All options are on the table for Cetera Financial Group. The parent company which owns a network of six independent broker-dealers confirmed it is retaining investment bankers to evaluate its capital structure and examine specific capital allocation issues.

Earlier reports from investment banking sources in FA said the firm reportedly was close to selecting Goldman Sachs & Co. to explore strategic alternatives for the firm's capital structure. An announcement about the advisor is expected next week.

Since emerging from bankruptcy in 2016, after it was recapitalized by private equity firms, Cetera Financial Group has performed beyond most reasonable expectations for a once-bankrupt B-D. Very few broker-dealers manage to enter bankruptcy and resurface as viable, independent entities. Most are absorbed into other B-D firms willing to assume certain liabilities only at firesale prices.

According to sources in the private equity world, Cetera initially was looking to swap higher-cost debt for less expensive capital. However, they added that some major investors who invested in a bankrupt Cetera in 2016 wanted to explore selling,or at least repricing, their stakes, given its financially impressive turnaround.

Cetera went bankrupt in early 2016 and its pre-bankruptcy shareholders were wiped out. The firm quickly emerged from Chapter 11 after it was recapitalized by a number of private equity investors, including Carlyle Group, Fortress Capital and investment management firm Eaton-Vance.

Today, Cetera reportedly has more than 20 shareholders, but none own more than 20 percent of the firm. Most, including senior creditors who received equity for their debt, own less than five or seven percent of the Cetera network. Given such a broad dispersion of ownership, there is likely a wide disparity of investment objectives among Cetera's owners.

More than a few private equity firms have underperformed, so they might want to cash out to impress disgruntled investors, sources said. Other investors may be satisfied and want to let their profits continue to climb.

Cetera said early on Friday it was examining its capital structure "continuously." Investment banking sources said the exploration of options could entail a change of control of the B-D network or a smaller transaction.

In a prepared statement, the firm said, "We are undertaking this capital structure review from a position of strength, having generated robust financial performance and built up a solid balance sheet since the successful conclusion of our restructuring in the first half of 2016."

Earllier in the day, a Cetera spokesperson described the process as part of the normal course of business. Interest rates are rising so bankers said Cetera understandably wants to refinance its debt and lock in better interest rates.

“We’re pleased with the strength of our financial performance and balance sheet since our emergence from the restructuring process," a Cetera spokesperson said. "Like all healthy companies that seek to sustain their trajectory of success, we continuously examine ways to enhance our capital management structure to best align it with our ability to reinvest in our business and create added value for our advisors and other stakeholders.”
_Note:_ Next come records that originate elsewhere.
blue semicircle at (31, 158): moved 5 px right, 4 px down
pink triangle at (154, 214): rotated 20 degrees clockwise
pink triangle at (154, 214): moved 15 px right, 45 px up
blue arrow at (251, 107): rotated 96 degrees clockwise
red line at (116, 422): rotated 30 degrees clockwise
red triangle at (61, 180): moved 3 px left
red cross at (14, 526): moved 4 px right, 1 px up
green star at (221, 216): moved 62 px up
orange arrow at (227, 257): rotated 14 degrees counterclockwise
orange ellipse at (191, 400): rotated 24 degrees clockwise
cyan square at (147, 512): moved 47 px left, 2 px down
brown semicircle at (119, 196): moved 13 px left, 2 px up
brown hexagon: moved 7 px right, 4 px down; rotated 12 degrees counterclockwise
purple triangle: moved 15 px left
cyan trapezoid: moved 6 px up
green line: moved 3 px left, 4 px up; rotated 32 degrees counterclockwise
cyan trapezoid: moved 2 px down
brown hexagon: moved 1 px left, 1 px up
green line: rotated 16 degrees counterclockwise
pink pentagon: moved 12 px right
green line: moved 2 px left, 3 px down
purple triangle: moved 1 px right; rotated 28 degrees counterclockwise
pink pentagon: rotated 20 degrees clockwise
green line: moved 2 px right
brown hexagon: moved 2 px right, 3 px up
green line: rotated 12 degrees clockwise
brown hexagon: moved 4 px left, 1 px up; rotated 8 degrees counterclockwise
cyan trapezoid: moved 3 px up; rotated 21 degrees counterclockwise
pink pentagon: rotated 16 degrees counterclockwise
Ownership of Cetera, one of the largest networks of independent broker-dealers, has changed hands several times in the last four years. In January 2014, Nick Schorsch’s ill-starred Realty Capital paid an eye-popping $1.1 billion to purchase Cetera from Donald Marron’s Lightyear Capital. A year later, Realty Capital became mired in an accounting scandal and Schorsch's debt-laden empire collapsed, taking Cetera with it.
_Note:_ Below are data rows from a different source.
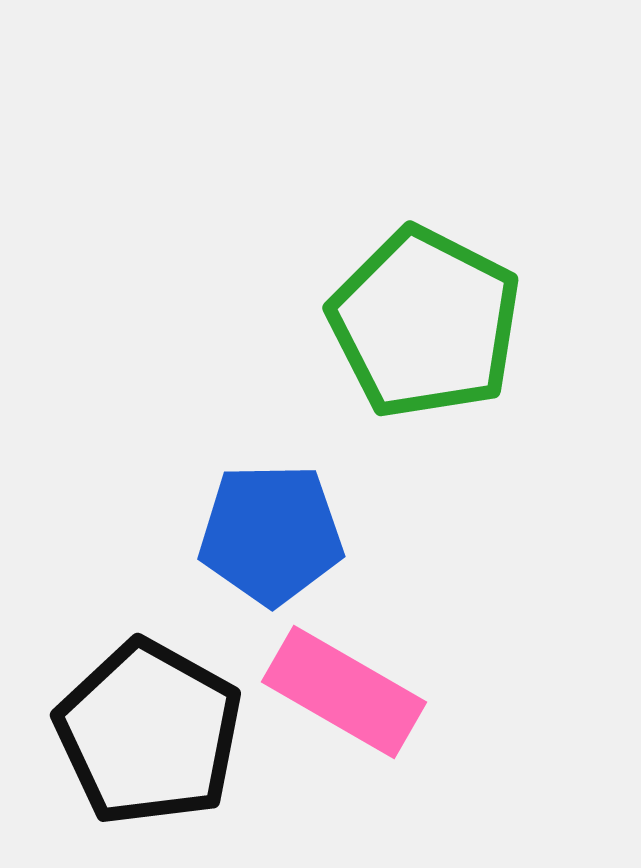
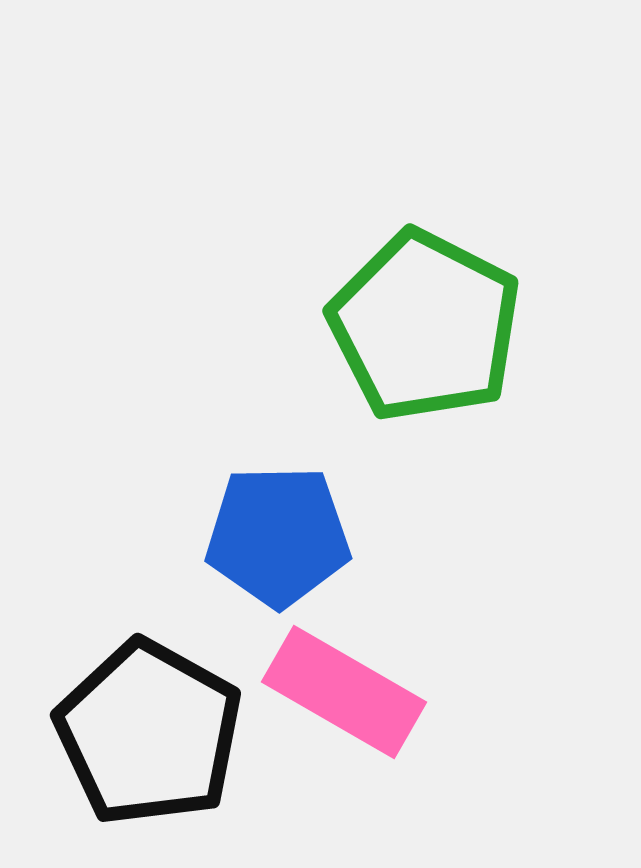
green pentagon: moved 3 px down
blue pentagon: moved 7 px right, 2 px down
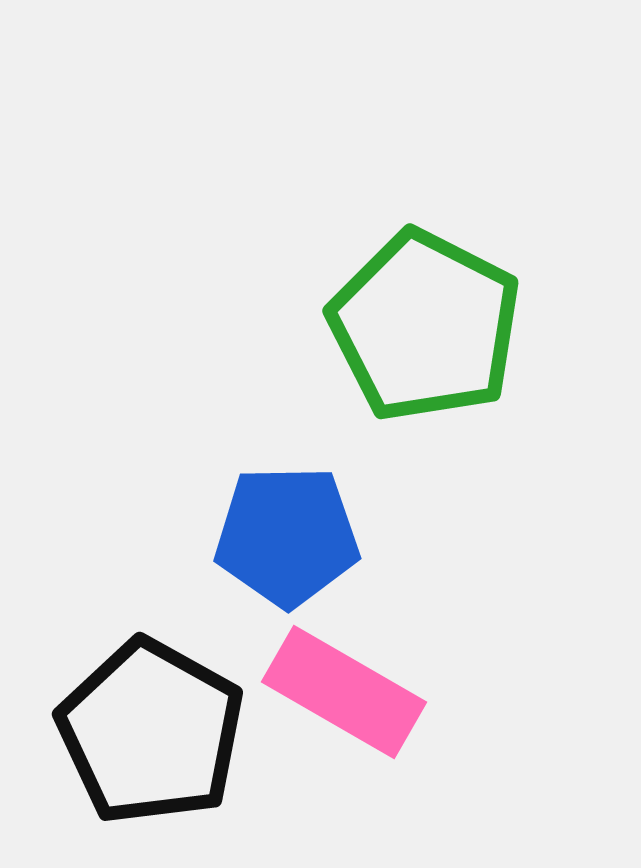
blue pentagon: moved 9 px right
black pentagon: moved 2 px right, 1 px up
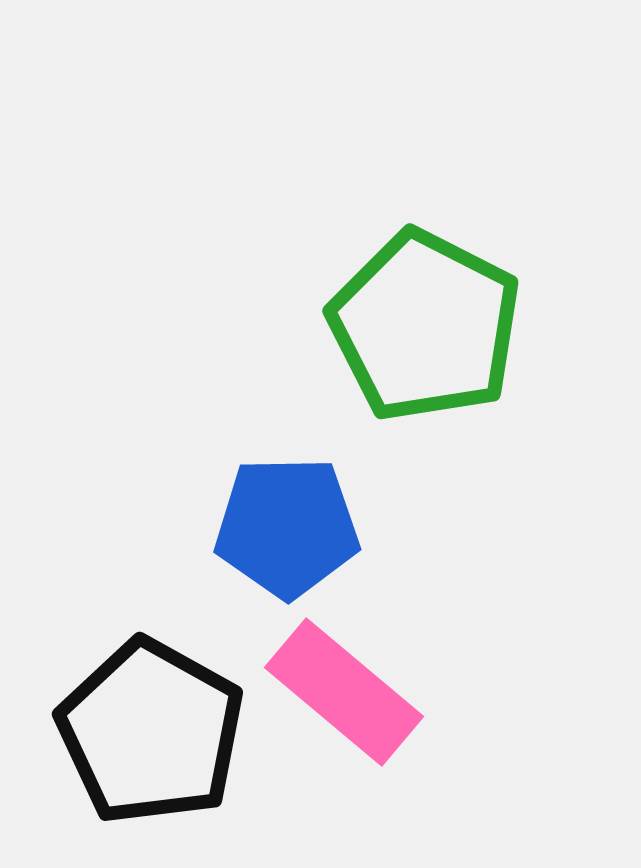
blue pentagon: moved 9 px up
pink rectangle: rotated 10 degrees clockwise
One investment banking source said at least one of these firms pushed Cetera's board to explore a partial sale of their own stake. Private equity firms that once looked to exit their investments via initial public offerings are now increasingly looking at other alternatives, including keep firms private and selling equity positions among themselves.

This allows them to mark up the value of their investments. Given that Cetera reportedly has performed surprisingly well since emerging from bankruptcy, one or more of its investors, some of which may have viewed the 2016 equity infusion was a quick turnaround opportunity, might want to test the market, sources added.

Cetera CEO Robert Moore served as CFO of LPL Financial in 2010, when LPL, the nation’s largest independent brokerage did an initial public offering via several investment banks, including Goldman Sachs. Moore succeeded Larry Roth as Cetera CEO in 2016 shortly after the firm emerged from bankruptcy. The fact that Cetera managed to survive bankruptcy as a standalone entity is almost a unique achievement in the history of the brokerage business.

In an interview in late January, Moore said that Cetera had managed to add an impressive 784 new advisors overseeing nearly $15 billion in assets during 2017. Cetera also managed to retain 95 percent of its advisors after losing a much higher number of them during the bankruptcy process. To streamline operations he also restructured its number of B-Ds in the Cetera network, reducing them from 11 to 6.

Moore also said the firm managed to reduce its aggregate debt-to-earnings ratio by over three times. This presumably would allow it to refinance much of its debt at a far lower cost than when it emerged from bankruptcy. Moore also said the firm's restructuring was two years ahead of schedule.

All this would point to a much higher valuation for Cetera than immediately after it came out of Chapter 11.